De : polcott333 (at) *nospam* gmail.com (olcott)
Groupes : comp.theory sci.logicDate : 19. Jun 2024, 17:07:21
Autres entêtes
Organisation : A noiseless patient Spider
Message-ID : <v4us79$21810$3@dont-email.me>
References : 1 2 3 4 5 6 7 8 9 10 11 12 13 14 15 16 17 18 19 20
User-Agent : Mozilla Thunderbird
On 6/19/2024 9:11 AM, Fred. Zwarts wrote:
Op 19.jun.2024 om 15:11 schreef olcott:
On 6/19/2024 3:18 AM, Fred. Zwarts wrote:
Op 18.jun.2024 om 19:25 schreef olcott:
On 6/18/2024 12:06 PM, joes wrote:
>
void DDD()
{
H0(DDD);
}
>
DDD correctly simulated by any H0 cannot possibly halt.
>
DDD halts iff H0 halts.
>
Halting is a technical term-of-the-art that corresponds
to terminates normally. Because Turing machines are
abstract mathematical objects there has been no notion
of abnormal termination for a Turing machine.
>
We can derive a notion of abnormal termination for Turing
machines from the standard terms-of-the-art.
>
Some TM's loop and thus never stop running, this is classical
non-halting behavior.
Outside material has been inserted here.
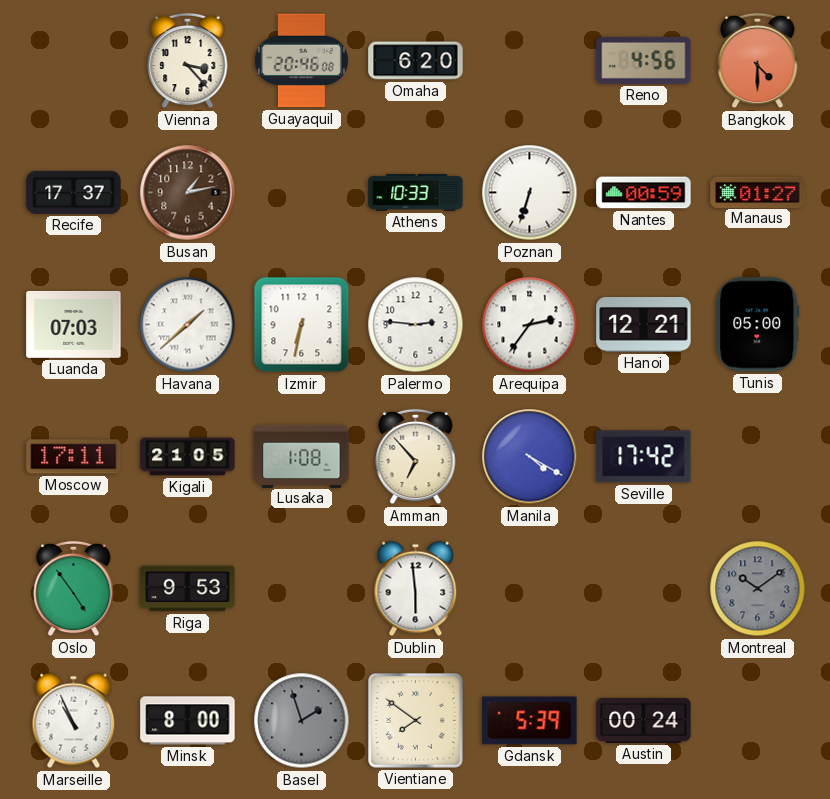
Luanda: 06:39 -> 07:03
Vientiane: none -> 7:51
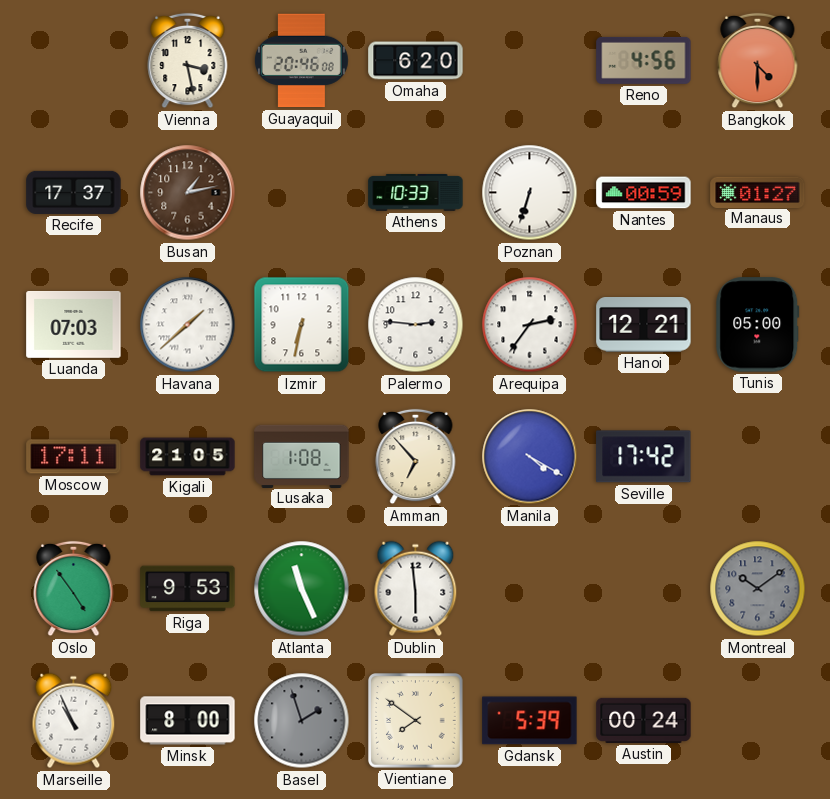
Vienna: 3:23 -> 3:28
Atlanta: none -> 11:26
UTM's simulate Turing machine descriptions.
This is the same thing as an interpreter interpreting the
source-code of a program.
>
A UTM can be adapted so that it only simulates a fixed number
of iterations of an input that loops. When this UTM stops
simulating this Turing machine description we cannot correctly
say that this looping input halted.
>
>
If the code specifies 5 iterations and the simulator simulates only 3 iterations, it is incorrect to conclude that the repetition show non-halting behaviour.
>
It is correct do say that the simulated input did not terminate
normally, thus defining the notion of abnormal termination
within Turing machines.
>
Similarly, when your H, H0, or other H simulates itself, its simulation aborts one cycle too early and therefore the non-halting conclusion is incorrect.
>
I was confused bout this for three days four years ago and then I
got over it. No simulating termination analyzer can wait for an
inner instance of itself to abort the simulation or it waits forever.
>
Whenever the outer directly executed simulating termination analyzer
waits for any fixed number of repeating states it remains permanently
ahead of the next inner instance by exactly one repeating state. If
this is going to be permanently over your head then we need to stop
talking.
No, I understand it perfectly, but it seems to be over your head. We agree that H needs to stop to prevent infinite recursion, but it is over your head to see that when it stops, it misses the part of itself where its simulation also stops, one repeating state further. So, the non-halting conclusion is wrong, because the abort is premature.
typedef void (*ptr)();
int H0(ptr P);
void Infinite_Loop()
{
HERE: goto HERE;
}
void Infinite_Recursion()
{
Infinite_Recursion();
}
void DDD()
{
H0(DDD);
}
int main()
{
H0(Infinite_Loop);
H0(Infinite_Recursion);
H0(DDD);
}
Every C programmer that knows what an x86 emulator is knows that when
H0 emulates the machine language of Infinite_Loop, Infinite_Recursion,
and DDD that it must abort these emulations so that itself can terminate
normally.
Every C programmer has agreed thus you simply don't know these things
well enough.
So, your reasoning must lead to the only possible conclusion that a simulator is unable to simulate itself properly, which causes false negatives if its return value must be interpreted as a non-halting behaviour. Instead, a return value of 'false' indicates an 'unable to simulate' state of the simulator, which is not equivalent to 'non-halting'.